- [Assignment] In the records that follow, find each line with the word "inputs" and copy it.

- [Dataset]

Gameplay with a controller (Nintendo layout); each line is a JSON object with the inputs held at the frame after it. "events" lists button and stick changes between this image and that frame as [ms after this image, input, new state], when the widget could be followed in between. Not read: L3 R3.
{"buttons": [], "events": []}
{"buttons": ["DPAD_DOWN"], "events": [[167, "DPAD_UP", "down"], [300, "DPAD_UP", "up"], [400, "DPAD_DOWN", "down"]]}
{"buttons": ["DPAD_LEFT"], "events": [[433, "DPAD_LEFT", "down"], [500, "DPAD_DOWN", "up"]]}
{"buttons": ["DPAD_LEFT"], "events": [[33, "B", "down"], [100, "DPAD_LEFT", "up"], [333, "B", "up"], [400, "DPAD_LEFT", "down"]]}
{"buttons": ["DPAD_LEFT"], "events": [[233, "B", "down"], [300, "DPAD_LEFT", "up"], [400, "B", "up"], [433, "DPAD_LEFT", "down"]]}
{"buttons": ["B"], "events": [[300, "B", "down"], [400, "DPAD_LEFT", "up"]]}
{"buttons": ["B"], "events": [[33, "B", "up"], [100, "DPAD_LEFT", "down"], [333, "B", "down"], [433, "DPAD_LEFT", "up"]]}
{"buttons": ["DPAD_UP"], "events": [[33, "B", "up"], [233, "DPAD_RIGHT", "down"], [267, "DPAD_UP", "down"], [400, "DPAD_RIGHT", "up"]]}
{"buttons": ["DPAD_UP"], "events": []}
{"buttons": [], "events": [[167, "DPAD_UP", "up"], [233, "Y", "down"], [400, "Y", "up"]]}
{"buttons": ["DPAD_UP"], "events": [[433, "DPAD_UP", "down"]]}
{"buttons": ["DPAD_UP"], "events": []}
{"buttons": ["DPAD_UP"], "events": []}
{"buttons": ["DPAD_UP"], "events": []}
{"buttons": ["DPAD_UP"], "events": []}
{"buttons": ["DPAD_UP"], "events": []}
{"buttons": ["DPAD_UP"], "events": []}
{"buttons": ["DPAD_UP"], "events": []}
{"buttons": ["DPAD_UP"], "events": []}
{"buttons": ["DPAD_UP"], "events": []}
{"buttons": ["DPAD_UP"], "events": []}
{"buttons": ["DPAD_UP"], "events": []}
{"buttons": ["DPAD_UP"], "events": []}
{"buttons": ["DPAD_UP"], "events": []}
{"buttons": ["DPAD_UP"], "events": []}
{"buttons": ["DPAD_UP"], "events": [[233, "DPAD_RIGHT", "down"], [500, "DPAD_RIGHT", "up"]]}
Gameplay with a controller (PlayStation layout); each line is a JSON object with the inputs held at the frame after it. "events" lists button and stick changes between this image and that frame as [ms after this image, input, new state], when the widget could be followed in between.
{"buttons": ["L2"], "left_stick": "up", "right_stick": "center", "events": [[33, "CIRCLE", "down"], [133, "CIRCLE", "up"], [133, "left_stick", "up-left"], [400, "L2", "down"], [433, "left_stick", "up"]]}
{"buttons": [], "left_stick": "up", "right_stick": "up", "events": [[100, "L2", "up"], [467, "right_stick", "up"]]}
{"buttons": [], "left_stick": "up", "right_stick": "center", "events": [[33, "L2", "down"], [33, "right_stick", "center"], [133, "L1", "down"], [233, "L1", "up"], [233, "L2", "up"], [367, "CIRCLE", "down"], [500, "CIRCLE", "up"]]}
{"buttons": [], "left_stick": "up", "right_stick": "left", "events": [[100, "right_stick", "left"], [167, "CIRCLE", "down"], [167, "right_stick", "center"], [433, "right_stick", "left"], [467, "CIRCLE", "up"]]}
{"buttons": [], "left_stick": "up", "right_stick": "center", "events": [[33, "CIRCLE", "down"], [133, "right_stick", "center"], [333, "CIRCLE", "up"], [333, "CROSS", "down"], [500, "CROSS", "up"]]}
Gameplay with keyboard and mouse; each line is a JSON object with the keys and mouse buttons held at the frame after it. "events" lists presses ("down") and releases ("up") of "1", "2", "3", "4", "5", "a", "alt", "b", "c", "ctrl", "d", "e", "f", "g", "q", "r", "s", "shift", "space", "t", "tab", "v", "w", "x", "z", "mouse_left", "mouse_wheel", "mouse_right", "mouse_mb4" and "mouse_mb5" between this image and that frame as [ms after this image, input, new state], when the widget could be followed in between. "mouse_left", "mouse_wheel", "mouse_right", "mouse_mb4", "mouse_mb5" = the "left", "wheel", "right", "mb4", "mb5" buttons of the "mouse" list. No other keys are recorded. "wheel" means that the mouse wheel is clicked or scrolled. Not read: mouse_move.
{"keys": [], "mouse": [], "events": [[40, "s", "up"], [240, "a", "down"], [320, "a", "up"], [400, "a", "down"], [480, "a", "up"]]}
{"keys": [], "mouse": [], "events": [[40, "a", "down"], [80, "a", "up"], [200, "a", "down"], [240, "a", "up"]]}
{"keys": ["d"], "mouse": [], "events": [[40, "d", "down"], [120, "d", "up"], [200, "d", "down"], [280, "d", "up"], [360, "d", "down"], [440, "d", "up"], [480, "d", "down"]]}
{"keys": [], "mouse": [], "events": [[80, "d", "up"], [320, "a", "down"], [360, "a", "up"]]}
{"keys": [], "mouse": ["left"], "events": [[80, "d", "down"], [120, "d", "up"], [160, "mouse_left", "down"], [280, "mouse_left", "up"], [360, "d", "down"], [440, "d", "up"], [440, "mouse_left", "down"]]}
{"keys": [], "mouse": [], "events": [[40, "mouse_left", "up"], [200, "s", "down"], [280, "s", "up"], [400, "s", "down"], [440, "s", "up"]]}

- [Finished exercise]
Gameplay with a controller (Nintendo layout); each line is a JSON object with the inputs held at the frame after it. "events" lists button and stick changes between this image and that frame as [ms after this image, input, new state], when the widget could be followed in between. Not read: L3 R3.
Gameplay with a controller (PlayStation layout); each line is a JSON object with the inputs held at the frame after it. "events" lists button and stick changes between this image and that frame as [ms after this image, input, new state], when the widget could be followed in between.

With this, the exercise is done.